- **What you are asked to do**
Go line by line through the listing below and copy those that hold "Adhes".

- **Dataset records**

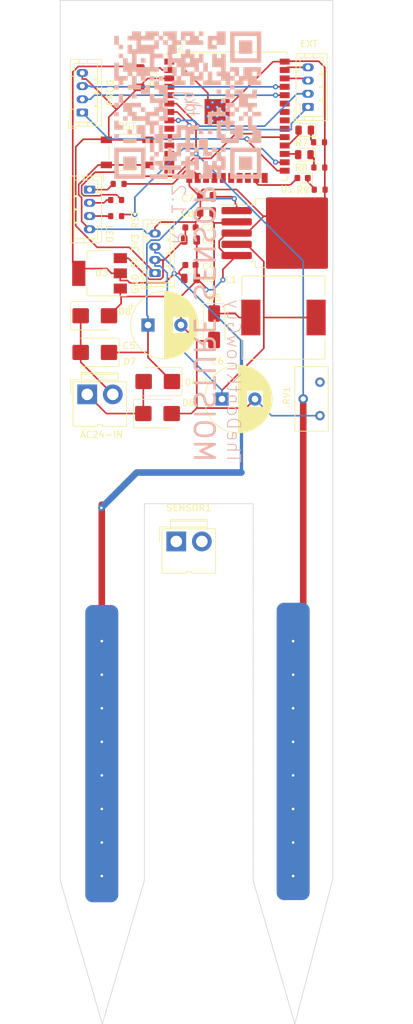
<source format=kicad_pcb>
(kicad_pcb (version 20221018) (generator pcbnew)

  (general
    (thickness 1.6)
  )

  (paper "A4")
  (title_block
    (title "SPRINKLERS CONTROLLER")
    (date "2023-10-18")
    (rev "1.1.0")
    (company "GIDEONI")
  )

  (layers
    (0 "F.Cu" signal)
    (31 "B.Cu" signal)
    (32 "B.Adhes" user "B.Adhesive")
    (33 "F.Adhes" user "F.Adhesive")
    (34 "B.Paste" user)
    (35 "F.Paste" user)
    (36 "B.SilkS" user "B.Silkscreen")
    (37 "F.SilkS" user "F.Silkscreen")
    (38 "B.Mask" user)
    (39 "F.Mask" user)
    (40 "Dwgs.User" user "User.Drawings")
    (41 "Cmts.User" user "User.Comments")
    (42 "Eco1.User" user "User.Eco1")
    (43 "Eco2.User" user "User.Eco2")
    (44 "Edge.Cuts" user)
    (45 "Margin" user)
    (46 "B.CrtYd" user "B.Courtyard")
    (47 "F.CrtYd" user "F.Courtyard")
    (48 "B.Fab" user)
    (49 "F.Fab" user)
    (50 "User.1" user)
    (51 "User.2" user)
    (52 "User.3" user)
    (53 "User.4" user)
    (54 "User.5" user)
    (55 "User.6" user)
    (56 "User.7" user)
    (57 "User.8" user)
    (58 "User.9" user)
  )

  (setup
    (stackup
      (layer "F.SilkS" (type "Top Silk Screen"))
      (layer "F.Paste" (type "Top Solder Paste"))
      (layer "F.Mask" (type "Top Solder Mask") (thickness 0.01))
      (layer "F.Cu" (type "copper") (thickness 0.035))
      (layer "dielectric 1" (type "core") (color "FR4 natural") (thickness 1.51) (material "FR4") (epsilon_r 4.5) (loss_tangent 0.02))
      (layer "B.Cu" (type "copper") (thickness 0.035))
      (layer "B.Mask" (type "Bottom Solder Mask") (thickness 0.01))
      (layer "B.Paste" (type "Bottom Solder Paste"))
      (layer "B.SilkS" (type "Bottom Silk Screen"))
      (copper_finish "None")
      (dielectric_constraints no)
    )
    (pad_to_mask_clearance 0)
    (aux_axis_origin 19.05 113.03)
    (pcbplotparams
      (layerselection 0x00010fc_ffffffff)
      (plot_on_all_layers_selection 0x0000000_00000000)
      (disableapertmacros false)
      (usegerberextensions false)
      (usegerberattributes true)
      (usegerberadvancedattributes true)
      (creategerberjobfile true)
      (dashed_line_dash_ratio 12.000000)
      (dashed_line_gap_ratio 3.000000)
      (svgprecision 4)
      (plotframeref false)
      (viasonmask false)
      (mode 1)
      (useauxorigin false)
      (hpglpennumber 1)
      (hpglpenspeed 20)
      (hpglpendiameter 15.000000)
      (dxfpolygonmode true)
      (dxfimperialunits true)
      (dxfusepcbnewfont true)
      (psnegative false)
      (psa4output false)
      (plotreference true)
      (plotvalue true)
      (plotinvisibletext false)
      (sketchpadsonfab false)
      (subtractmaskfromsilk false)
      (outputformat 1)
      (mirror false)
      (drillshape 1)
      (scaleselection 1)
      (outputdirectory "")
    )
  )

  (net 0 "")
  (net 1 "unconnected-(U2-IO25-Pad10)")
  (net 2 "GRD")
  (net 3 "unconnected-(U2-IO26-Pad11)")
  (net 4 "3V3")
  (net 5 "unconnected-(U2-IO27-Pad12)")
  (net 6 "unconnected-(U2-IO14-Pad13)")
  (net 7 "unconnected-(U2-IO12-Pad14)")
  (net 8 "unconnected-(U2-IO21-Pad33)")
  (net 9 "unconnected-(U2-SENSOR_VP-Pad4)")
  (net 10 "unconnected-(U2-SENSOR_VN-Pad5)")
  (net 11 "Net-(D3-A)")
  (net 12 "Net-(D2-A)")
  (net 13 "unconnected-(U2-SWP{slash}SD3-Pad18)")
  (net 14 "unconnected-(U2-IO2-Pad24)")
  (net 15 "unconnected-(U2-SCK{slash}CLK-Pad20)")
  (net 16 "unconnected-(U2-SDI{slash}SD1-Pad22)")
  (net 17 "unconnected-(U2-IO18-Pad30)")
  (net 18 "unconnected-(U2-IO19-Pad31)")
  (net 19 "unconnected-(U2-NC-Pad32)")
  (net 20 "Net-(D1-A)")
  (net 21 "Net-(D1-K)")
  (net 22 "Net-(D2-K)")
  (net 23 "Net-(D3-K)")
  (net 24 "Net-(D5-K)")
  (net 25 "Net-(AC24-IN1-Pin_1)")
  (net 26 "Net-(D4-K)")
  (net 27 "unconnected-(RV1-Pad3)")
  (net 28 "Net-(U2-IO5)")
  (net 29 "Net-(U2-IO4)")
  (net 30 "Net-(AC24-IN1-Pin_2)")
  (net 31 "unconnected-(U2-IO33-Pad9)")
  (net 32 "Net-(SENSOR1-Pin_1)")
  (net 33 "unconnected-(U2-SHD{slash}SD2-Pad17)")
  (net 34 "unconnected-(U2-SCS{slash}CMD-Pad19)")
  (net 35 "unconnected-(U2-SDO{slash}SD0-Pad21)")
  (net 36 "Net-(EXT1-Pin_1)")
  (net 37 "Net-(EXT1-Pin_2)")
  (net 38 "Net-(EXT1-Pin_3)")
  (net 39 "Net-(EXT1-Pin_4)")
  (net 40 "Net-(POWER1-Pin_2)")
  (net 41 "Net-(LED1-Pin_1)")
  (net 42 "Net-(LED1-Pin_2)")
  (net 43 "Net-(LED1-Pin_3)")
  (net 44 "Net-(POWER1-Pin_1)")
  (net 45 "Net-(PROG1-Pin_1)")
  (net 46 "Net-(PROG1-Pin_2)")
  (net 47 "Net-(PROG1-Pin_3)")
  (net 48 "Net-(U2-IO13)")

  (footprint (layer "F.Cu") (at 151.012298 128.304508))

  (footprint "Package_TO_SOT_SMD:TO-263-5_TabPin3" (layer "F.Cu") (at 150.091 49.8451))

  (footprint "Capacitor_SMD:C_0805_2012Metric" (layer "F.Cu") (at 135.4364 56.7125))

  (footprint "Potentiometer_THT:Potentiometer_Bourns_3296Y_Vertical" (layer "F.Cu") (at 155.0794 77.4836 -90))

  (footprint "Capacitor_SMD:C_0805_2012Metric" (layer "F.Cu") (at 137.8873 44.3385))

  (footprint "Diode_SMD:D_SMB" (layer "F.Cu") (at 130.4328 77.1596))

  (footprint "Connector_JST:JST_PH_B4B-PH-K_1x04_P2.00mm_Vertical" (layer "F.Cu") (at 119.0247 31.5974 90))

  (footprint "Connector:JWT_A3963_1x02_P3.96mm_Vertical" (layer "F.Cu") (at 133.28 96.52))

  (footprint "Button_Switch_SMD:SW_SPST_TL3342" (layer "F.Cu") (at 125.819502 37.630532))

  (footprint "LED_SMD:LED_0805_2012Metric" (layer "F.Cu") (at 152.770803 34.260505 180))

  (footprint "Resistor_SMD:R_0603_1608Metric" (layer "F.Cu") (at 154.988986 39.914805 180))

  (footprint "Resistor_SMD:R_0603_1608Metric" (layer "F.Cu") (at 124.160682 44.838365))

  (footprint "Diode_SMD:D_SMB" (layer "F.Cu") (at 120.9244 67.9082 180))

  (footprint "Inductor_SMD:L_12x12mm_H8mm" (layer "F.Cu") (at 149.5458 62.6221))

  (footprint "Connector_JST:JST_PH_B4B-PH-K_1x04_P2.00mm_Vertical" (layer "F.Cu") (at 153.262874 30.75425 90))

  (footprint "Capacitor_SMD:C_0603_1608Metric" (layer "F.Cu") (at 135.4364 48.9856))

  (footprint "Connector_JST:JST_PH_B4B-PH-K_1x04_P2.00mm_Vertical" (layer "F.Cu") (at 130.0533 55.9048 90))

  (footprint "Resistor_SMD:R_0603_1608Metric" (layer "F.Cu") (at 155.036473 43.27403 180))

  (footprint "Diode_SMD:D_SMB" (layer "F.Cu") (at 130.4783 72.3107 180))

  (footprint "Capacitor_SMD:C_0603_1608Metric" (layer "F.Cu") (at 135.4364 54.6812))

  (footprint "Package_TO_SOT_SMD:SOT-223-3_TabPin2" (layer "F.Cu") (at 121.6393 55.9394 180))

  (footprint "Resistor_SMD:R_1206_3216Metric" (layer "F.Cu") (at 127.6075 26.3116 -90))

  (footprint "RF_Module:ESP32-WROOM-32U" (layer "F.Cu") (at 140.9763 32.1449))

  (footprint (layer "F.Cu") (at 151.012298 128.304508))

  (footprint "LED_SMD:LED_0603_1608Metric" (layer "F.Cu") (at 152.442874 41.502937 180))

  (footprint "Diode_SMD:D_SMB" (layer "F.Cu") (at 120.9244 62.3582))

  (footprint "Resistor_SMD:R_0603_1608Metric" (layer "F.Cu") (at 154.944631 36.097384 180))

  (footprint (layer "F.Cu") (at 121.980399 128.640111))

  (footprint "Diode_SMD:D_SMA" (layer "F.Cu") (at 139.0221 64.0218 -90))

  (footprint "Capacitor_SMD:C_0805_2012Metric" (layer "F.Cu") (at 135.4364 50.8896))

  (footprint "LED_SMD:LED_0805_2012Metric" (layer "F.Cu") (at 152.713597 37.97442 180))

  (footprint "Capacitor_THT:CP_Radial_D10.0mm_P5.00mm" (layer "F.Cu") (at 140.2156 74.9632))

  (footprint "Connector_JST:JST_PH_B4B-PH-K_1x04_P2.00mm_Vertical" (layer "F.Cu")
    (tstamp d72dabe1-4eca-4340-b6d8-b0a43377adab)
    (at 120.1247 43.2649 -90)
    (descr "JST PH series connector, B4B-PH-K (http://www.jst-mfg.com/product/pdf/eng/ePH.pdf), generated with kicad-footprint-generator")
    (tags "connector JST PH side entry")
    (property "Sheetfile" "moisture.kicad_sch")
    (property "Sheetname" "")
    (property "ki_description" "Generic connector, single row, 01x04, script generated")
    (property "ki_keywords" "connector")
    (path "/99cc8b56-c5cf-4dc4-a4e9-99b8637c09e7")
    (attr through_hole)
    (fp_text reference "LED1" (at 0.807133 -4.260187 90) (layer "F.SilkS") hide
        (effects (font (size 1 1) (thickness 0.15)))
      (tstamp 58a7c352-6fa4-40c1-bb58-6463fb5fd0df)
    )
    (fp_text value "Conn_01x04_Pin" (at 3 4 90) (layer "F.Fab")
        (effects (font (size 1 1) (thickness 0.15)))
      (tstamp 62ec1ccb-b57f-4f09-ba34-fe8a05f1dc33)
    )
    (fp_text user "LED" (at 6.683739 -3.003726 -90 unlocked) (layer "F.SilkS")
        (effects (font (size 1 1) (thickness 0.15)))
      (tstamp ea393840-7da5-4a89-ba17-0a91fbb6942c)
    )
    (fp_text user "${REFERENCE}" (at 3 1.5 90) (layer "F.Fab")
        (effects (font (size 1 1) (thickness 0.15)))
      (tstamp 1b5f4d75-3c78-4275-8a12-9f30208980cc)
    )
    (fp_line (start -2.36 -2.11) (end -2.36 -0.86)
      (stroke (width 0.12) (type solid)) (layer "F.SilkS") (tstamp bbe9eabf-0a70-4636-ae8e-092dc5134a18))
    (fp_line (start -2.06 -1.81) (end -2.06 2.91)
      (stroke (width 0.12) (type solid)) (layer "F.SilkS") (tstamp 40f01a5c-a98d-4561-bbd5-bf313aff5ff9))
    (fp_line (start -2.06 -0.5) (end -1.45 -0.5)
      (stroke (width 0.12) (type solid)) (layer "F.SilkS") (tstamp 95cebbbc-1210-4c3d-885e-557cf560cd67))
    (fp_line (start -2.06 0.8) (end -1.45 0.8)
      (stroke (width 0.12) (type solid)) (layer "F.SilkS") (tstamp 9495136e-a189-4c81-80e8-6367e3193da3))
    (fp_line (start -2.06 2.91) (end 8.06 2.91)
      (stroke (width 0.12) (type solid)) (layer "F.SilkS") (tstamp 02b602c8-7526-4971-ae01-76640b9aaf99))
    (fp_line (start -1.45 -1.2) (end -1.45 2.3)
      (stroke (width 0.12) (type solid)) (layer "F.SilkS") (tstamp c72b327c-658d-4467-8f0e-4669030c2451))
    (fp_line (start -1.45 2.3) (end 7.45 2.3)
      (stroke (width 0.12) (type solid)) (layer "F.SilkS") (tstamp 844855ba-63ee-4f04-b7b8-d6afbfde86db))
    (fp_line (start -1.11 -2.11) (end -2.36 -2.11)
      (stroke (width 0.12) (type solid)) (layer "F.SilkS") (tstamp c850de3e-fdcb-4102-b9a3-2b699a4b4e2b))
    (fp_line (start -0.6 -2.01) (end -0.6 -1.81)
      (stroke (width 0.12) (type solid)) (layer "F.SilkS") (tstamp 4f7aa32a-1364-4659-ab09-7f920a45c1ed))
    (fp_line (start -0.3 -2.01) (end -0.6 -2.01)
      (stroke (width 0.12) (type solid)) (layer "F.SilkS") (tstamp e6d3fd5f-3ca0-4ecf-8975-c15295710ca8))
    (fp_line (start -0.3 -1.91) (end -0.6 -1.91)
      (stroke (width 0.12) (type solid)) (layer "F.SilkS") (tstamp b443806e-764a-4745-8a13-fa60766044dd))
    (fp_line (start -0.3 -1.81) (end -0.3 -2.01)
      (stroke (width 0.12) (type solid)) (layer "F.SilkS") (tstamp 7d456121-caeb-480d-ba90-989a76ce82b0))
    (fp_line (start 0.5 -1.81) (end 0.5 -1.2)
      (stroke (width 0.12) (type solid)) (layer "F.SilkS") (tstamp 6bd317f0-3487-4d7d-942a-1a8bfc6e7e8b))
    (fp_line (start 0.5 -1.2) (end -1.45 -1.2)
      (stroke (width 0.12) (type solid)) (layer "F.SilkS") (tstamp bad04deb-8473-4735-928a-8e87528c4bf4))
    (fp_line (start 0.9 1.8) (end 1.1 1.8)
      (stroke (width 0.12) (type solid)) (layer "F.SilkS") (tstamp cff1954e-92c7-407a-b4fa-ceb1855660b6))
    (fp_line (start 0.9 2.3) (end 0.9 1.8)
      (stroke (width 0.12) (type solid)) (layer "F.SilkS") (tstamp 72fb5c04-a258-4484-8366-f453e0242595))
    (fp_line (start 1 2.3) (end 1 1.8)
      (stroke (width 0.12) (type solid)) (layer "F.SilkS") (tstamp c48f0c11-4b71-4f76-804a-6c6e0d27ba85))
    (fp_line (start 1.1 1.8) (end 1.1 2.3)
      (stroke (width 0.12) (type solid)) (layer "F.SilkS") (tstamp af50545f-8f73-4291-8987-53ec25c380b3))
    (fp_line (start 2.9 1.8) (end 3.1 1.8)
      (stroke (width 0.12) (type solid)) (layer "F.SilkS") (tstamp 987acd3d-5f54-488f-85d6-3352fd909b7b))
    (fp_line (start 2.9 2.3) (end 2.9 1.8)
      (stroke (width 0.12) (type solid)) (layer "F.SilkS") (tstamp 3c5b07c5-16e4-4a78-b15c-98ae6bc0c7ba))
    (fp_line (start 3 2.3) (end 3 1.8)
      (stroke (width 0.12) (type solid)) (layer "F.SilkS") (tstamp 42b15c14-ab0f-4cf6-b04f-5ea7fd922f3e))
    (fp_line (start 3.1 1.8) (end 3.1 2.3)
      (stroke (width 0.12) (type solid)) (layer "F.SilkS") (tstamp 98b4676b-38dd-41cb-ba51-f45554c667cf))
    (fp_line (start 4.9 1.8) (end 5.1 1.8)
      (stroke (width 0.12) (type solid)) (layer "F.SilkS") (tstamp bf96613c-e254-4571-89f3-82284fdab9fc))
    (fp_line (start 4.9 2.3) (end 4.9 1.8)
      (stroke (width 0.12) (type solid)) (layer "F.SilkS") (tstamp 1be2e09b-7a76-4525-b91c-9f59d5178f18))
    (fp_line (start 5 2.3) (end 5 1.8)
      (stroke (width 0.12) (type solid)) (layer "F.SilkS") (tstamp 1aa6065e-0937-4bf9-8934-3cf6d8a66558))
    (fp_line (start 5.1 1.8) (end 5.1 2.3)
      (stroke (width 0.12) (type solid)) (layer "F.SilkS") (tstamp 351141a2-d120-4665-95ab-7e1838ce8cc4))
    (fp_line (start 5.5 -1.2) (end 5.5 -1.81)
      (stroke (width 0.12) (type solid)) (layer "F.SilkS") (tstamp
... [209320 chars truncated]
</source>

- **Task solution**
    (32 "B.Adhes" user "B.Adhesive")
    (33 "F.Adhes" user "F.Adhesive")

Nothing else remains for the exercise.